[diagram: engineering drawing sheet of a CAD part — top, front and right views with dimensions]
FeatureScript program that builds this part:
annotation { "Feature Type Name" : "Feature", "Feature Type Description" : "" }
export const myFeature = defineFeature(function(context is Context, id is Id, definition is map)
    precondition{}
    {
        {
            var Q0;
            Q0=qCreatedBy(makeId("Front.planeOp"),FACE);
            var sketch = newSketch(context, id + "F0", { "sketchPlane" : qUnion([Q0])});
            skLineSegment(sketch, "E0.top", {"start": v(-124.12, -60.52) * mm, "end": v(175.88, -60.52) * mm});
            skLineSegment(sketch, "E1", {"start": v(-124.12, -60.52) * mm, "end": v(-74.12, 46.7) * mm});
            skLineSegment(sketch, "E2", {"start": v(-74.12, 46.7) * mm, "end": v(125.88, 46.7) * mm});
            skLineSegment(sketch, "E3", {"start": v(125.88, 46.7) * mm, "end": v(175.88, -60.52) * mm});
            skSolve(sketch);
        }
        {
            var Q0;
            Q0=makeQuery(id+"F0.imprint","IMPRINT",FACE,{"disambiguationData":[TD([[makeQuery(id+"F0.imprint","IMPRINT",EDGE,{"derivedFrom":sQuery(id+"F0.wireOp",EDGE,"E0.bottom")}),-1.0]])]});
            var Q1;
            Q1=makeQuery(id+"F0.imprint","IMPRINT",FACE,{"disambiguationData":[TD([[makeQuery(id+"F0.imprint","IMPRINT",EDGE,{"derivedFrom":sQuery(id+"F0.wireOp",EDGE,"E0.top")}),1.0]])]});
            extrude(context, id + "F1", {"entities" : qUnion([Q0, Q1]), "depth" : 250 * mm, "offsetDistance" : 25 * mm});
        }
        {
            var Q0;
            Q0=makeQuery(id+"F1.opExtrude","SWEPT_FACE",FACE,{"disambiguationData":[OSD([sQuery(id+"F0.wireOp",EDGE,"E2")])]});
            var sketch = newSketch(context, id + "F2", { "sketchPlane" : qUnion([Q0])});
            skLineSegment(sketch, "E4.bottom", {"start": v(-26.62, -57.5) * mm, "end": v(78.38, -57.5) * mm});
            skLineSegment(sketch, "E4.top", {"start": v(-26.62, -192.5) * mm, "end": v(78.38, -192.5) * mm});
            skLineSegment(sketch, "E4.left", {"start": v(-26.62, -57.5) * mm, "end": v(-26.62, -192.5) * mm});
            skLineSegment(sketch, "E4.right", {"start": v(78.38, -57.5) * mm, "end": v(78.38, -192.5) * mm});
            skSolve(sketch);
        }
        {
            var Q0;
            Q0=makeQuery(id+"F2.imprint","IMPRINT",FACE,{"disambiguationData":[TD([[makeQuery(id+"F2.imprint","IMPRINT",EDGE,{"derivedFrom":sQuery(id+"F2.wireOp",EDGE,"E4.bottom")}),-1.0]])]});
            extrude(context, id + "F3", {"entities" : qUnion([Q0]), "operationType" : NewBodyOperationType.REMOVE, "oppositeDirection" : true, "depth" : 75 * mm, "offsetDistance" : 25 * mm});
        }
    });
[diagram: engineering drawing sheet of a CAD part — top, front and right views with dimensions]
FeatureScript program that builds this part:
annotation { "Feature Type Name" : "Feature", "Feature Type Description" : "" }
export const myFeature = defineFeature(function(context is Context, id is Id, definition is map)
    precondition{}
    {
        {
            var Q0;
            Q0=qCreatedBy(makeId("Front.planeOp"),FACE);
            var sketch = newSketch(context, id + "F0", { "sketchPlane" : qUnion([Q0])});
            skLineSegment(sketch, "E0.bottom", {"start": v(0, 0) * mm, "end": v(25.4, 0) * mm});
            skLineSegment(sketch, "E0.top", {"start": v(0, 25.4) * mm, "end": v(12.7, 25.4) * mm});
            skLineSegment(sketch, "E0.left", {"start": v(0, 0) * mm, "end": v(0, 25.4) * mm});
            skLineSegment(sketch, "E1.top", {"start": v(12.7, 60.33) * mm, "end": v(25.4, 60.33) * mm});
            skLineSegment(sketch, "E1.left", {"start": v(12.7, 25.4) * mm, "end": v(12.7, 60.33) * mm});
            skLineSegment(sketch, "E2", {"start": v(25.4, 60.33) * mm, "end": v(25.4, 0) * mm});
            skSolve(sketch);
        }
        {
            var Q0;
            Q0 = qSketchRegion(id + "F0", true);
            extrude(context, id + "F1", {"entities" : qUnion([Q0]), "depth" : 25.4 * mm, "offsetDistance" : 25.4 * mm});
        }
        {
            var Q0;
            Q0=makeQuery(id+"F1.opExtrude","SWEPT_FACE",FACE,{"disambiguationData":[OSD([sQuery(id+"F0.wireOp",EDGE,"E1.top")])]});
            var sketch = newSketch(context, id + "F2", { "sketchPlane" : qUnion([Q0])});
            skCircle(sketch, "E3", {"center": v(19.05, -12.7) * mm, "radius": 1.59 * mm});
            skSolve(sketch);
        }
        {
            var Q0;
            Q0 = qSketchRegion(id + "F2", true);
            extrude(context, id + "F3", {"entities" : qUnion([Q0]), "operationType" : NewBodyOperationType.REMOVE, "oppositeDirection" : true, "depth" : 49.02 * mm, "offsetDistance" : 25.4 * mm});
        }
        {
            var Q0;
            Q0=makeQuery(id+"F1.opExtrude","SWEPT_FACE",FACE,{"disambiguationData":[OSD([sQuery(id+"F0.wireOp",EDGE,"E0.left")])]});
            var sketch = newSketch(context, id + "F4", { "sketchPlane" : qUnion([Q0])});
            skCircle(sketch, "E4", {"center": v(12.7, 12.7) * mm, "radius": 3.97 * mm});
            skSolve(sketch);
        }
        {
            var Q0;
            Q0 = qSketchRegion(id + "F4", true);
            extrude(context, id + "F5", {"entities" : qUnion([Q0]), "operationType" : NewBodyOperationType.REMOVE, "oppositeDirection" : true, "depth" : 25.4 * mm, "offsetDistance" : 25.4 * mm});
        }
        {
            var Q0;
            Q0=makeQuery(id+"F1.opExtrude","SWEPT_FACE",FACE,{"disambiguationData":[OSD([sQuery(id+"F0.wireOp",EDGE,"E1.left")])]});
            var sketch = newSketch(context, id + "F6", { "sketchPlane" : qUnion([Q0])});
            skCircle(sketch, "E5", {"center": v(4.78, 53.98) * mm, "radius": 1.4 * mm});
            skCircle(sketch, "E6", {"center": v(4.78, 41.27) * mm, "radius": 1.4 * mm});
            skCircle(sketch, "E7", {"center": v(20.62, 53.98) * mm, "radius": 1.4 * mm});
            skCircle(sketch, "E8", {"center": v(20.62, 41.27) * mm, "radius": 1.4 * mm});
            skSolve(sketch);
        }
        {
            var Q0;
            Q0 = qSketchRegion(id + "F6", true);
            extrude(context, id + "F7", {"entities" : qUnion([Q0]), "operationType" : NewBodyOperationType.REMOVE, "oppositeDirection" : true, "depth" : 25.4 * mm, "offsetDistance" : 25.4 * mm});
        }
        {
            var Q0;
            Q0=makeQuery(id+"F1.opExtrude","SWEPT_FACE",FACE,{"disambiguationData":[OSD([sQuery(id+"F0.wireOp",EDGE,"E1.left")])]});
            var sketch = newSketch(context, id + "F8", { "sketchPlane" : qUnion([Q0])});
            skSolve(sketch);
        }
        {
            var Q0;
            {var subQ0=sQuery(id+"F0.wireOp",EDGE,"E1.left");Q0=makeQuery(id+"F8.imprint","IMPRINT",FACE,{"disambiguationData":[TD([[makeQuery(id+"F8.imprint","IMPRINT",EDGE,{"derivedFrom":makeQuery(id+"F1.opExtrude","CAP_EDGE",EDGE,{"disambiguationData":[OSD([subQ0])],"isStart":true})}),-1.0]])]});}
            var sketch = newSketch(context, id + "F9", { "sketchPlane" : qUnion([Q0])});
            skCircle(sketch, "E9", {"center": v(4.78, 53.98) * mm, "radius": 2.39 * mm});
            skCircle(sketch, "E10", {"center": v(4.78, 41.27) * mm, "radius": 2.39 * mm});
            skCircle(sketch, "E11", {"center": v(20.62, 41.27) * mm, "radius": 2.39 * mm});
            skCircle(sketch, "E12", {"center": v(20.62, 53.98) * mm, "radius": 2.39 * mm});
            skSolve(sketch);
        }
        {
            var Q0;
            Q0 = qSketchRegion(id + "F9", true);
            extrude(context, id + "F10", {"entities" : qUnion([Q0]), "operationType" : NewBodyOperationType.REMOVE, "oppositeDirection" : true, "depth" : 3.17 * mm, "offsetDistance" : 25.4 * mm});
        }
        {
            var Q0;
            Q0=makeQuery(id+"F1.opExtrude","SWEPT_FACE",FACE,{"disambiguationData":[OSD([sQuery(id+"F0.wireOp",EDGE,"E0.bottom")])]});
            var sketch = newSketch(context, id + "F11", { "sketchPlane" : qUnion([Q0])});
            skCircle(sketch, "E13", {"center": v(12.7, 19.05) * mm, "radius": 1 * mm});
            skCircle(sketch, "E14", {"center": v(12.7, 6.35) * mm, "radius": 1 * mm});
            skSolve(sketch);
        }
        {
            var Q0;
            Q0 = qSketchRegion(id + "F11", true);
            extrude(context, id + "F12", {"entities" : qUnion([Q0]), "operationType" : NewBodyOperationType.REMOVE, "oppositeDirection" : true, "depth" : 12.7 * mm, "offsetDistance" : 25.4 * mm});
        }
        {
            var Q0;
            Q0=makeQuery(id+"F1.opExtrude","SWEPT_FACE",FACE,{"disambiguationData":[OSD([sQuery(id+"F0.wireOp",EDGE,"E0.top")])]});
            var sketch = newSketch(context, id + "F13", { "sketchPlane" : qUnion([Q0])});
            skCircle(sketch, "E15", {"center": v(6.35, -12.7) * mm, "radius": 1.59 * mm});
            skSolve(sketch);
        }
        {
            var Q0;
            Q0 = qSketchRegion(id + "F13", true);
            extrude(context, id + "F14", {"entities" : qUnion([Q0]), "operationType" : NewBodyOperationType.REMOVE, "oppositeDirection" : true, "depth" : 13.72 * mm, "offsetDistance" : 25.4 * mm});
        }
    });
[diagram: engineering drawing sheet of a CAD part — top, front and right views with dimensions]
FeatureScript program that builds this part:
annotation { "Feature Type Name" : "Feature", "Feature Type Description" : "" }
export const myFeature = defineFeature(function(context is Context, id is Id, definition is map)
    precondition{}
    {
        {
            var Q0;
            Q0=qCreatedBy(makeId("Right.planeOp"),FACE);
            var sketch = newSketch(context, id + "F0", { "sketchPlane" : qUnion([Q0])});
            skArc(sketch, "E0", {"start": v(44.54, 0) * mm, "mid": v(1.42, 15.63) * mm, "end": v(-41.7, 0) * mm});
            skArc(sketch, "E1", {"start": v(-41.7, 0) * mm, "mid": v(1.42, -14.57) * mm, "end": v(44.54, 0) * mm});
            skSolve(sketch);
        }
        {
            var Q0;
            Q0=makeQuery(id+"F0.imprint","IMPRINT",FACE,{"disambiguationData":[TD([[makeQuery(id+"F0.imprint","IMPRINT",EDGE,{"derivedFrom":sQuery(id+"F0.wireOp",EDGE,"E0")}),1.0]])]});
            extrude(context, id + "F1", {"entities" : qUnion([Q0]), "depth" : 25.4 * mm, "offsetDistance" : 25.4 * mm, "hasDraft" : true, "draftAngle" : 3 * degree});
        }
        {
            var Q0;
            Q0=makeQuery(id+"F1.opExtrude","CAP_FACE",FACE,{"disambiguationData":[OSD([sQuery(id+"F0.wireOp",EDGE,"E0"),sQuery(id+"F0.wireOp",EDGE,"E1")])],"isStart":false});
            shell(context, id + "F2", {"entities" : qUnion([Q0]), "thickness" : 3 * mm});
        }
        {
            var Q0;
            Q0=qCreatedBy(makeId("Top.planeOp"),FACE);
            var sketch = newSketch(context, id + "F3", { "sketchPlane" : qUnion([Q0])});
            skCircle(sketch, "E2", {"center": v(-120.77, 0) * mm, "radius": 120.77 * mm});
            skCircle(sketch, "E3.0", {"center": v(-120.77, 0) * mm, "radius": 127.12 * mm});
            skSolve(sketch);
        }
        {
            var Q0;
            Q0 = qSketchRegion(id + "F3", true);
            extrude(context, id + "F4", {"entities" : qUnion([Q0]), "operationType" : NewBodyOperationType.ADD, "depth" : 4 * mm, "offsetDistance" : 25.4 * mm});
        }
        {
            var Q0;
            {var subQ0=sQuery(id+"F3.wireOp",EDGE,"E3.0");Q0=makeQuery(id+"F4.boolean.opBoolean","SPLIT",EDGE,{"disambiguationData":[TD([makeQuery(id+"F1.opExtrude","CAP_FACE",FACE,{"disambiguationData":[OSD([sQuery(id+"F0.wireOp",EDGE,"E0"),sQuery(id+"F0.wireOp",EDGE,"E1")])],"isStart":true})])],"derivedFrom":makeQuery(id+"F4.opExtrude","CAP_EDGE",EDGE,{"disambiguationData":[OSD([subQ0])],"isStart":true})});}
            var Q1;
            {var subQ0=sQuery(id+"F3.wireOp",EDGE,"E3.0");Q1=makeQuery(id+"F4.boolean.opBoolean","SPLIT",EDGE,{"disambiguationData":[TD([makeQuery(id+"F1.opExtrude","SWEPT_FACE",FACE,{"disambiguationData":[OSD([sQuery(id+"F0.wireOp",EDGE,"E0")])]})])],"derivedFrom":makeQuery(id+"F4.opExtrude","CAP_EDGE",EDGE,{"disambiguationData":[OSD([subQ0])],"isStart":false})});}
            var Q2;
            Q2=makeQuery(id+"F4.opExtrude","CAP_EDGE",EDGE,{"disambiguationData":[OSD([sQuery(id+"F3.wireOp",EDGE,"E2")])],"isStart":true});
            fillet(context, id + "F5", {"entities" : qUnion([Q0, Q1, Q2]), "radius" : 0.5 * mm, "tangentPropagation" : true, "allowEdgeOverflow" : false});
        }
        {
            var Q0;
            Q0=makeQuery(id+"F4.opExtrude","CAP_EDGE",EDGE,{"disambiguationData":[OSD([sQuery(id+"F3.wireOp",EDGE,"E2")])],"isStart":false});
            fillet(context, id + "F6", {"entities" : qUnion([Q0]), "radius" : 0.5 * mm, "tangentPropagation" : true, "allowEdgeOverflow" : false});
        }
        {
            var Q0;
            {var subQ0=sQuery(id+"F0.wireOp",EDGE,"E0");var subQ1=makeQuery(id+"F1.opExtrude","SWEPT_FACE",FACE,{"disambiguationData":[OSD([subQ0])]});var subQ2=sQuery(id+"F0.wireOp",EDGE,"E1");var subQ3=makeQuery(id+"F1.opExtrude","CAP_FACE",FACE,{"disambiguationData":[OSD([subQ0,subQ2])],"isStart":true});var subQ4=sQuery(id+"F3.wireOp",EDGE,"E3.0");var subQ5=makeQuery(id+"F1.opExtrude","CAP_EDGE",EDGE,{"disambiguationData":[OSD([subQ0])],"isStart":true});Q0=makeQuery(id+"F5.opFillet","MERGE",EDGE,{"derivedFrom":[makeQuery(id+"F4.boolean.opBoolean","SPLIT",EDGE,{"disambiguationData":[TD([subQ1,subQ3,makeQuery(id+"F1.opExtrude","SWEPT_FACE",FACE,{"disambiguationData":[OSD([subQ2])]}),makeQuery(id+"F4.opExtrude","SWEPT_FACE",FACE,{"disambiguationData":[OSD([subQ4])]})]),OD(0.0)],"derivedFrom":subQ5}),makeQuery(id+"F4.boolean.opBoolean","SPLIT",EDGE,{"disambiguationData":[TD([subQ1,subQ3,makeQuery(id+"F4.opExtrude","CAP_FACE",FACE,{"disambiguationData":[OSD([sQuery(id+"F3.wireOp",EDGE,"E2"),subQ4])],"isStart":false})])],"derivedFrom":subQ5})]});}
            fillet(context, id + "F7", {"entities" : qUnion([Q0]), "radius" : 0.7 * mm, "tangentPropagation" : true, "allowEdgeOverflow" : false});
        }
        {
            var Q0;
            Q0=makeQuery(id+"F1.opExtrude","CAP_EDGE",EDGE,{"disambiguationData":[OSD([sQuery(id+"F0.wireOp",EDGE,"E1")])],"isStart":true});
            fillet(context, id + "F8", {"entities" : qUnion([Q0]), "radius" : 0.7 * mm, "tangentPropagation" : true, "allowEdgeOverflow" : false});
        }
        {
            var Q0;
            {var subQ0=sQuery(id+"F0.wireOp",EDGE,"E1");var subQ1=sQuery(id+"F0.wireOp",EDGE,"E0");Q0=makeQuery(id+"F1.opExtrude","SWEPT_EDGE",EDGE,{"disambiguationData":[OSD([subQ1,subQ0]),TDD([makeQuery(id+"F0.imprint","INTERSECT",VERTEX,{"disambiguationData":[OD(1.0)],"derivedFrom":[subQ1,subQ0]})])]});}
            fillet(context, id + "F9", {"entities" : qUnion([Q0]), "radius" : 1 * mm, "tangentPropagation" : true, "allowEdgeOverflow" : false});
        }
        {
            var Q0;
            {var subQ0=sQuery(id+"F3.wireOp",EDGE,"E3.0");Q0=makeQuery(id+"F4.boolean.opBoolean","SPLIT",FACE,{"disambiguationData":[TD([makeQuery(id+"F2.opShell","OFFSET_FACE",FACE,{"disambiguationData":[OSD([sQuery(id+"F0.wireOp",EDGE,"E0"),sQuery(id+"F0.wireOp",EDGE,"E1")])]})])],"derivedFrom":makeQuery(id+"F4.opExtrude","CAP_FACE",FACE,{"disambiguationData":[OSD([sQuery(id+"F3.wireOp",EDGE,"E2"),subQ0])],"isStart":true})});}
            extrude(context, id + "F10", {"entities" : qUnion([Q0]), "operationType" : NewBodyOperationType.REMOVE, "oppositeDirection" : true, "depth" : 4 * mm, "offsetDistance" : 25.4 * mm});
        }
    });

******************************

WHAT TO PRODUCE:
How many lines in the entries above contain the string "planeOp"? Give only the number.

COMPLETED TASK:
4